Assuming others know how you feel and that you will always be there are high risks to take. They could be dead in an hour, so could any of us. We risk paying a high price if we take people for granted. Not every day is going to be a happy one. We are all growing, and all have hard days, but there are loving thoughts to be shared too. This is why it is imperative to share your feelings honestly and listen to others on a regular basis. It is too easy to get caught up in your own little world and forget.

– Bronnie Ware, The Top Five Regrets of the Dying

15.

It wasn’t just Sundays though. Loneliness leaves emptiness in the heart that can physically kill you. The ache is unbearable and the longer it hangs around, the more despair adds to it. Miles of city streets, country roads, and everything in between were walked during those years. Loneliness isn’t a lack of people. It is a lack of understanding and acceptance.

– Bronnie Ware, The Top Five Regrets of the Dying

16.

When I had to seriously contemplate my whole life and accept that, despite my efforts, I may actually pass away from this illness and not live to an old age, I reached a point where I found an amazing peace. Realizing I had already lived an incredible life, including having the courage to honour my own heart and calling, allowed me to look death in the face and accept either outcome.

– Bronnie Ware, The Top Five Regrets of the Dying

17.

It is a pity that being who we truly are requires so much courage, but it does. It takes enormous courage at times. Being who we are, whoever that is, sometimes cannot even be articulated at first, even to ourself. All we know is there is a yearning within that is not being fulfilled by the life we are currently living. Having to explain this to others, who have not walked in our shoes, may just leave us questioning ourself further.

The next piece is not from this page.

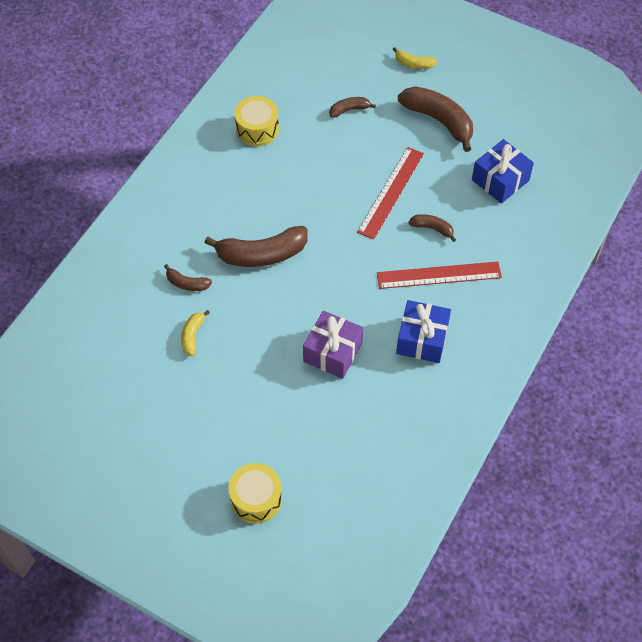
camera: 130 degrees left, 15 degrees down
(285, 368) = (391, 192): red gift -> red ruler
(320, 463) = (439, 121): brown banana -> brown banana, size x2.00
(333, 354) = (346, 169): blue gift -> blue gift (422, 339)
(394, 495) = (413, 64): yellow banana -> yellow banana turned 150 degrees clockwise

– Bronnie Ware, The Top Five Regrets of the Dying

18.

With so many people throwing muck on us, we figure that they must be right. So we join in, throwing muck on ourselves too. All of the muck throwers can’t be wrong. If we are going to throw muck on ourself, then it must be normal and okay to throw muck on others too. We throw some more and continue to let others throw it on us. Eventually, we are carrying so much muck that not only are we weighed down by it, but our light cannot be seen anymore. Every inch of us is covered in muck, a lot of it from what others have thrown and some from when we joined in and started throwing it on ourself as well.

Then one day we remember there was once a beautiful light shining in us. But things have been dark for so long, we hardly remember that part of ourself.

– Bronnie Ware, The Top Five Regrets of the Dying

As we wrap up this blog post on the quotes and takeaways from The Top Five Regrets of the Dying by Bronnie Ware, let’s take a moment to reflect. These quotes do remind us that time is the most valuable resource for every single person on this planet, and the choices that we make—whether it’s about love, work, or individual authenticity—are what truly shape our lives. In a world full of distractions, this book anchors us back to what matters the most: living fully, authentically, and without regrets.